こんなに恥ずかしいほど近づいて、でもまだ足りない。
もっと近づきたい。
もっと一緒になりたい。
もっと、もっと、もっと――――
二人一緒に、自然と、瞳が閉じていく。
そっと、唇が触れあった。
ふに、と優しく触れるだけの。
私を大切にしてくれる、優しい心だけを包んでくれたような。
蕩けるほど甘くて、幸せな温かい感覚が、口元から、ふわぁ、って身体中に広がっていった。
―― 私の、ファーストキス。
嬉しくて、たまらなくて、溢れた涙が目尻から零れていった。
一生忘れない。
こんな幸せな気持ち、忘れられるはずがない。
もう夢でも何でもいい。
夢でもいいから、絶対に覚めないで。
大好きな人と抱きしめあって、唇を重ねて。
言葉に出来ないほどの安心感と、幸せな気持ちだけが、私を包んでくれていた。
※SIDE 緑谷
そっと唇を離し、薄っすらと瞳を開ける。
とろん、とした麗日さんの顔。
心を鷲摑みにされるほど可愛い。
「ぁぁ……嬉しぃ……」
すごく小さな声。
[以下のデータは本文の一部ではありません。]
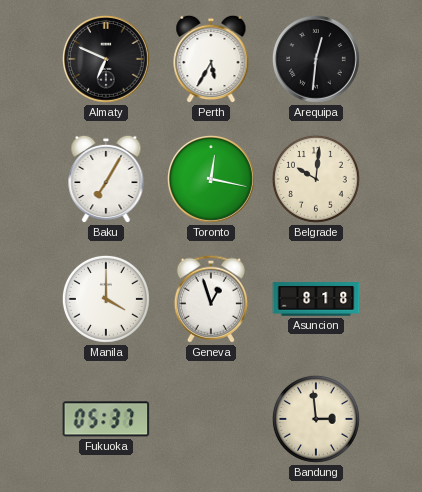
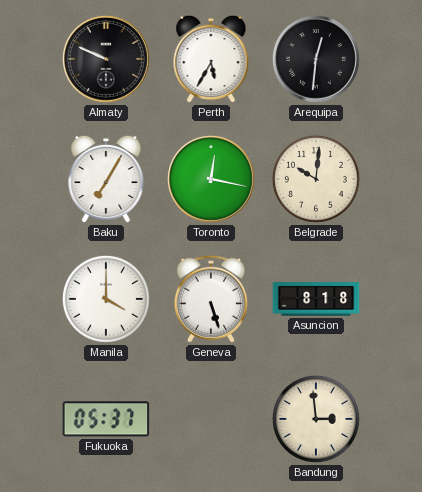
Almaty: 6:49 -> 9:49
Geneva: 12:57 -> 5:27
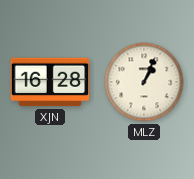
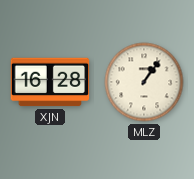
MLZ: 1:04 -> 1:06
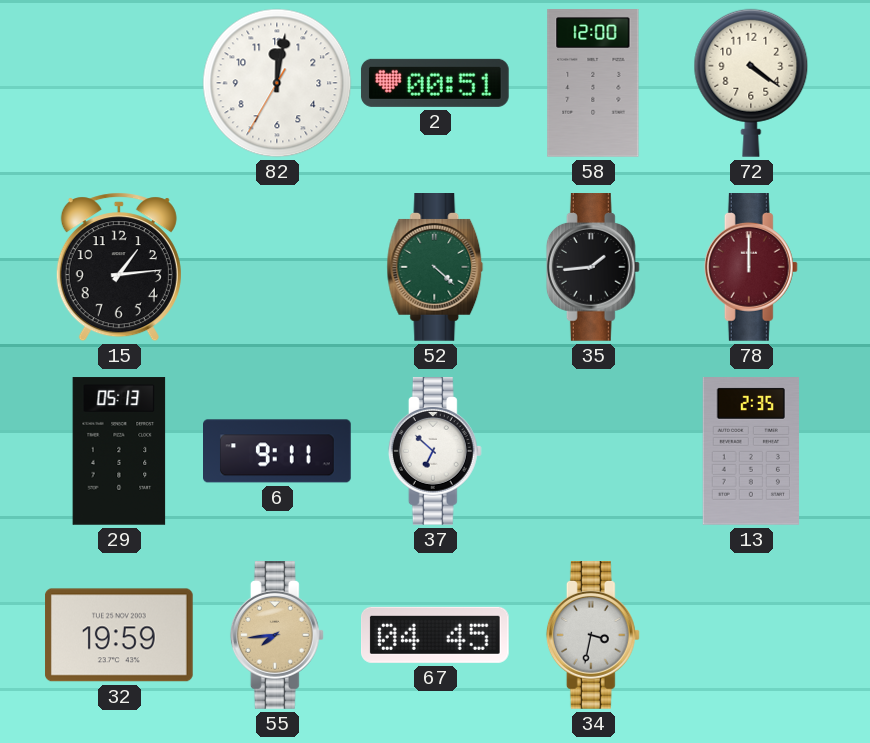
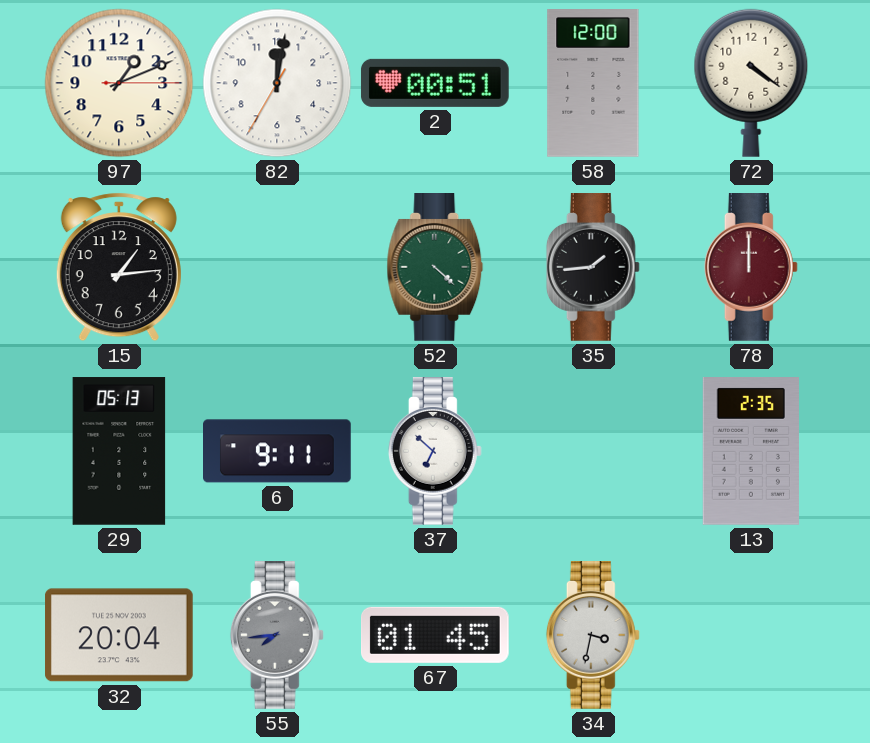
97: none -> 1:11
32: 19:59 -> 20:04
55 dial: champagne -> grey
67: 04:45 -> 01:45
自分にだけ教えてくれる想い。
「僕も……すごく、幸せ……」
「ね…………もっと……ちゅぅ、して……?」
小声で甘えてくる麗日さんが、どうしようもなく愛しい。
「うん……」
短くこたえて、ふたたび、そっと唇を重ねた。
たまらない柔らかさと、甘い香り。
とてつもない幸福感。
唇だけで、相手の唇をついばむような、そんなキスを繰り返す。
柔らかさと優しさだけを感じながら。
どうしようもなく、好きな気持ちが胸に満ちていく。
さっきまで、あんなに離れなきゃと思っていたのに。
気持ちが通じ合えた今は、もう何があっても離れたくない。
麗日さんは、どれだけ怖い思いをしていたんだろう。
どれだけ不安だったんだろう。
こんなに泣くほど想ってもらえて。
いままでずっと助けてもらって。
大切にしよう。
誰よりも愛しいこの子を。
その気持ちを込めて、優しく、包むように。
そっと、唇を重ねる。
何度も、何度も。
伝えたかった想いを、渡せるように。
伝えてくれる想いを、受け取れるように。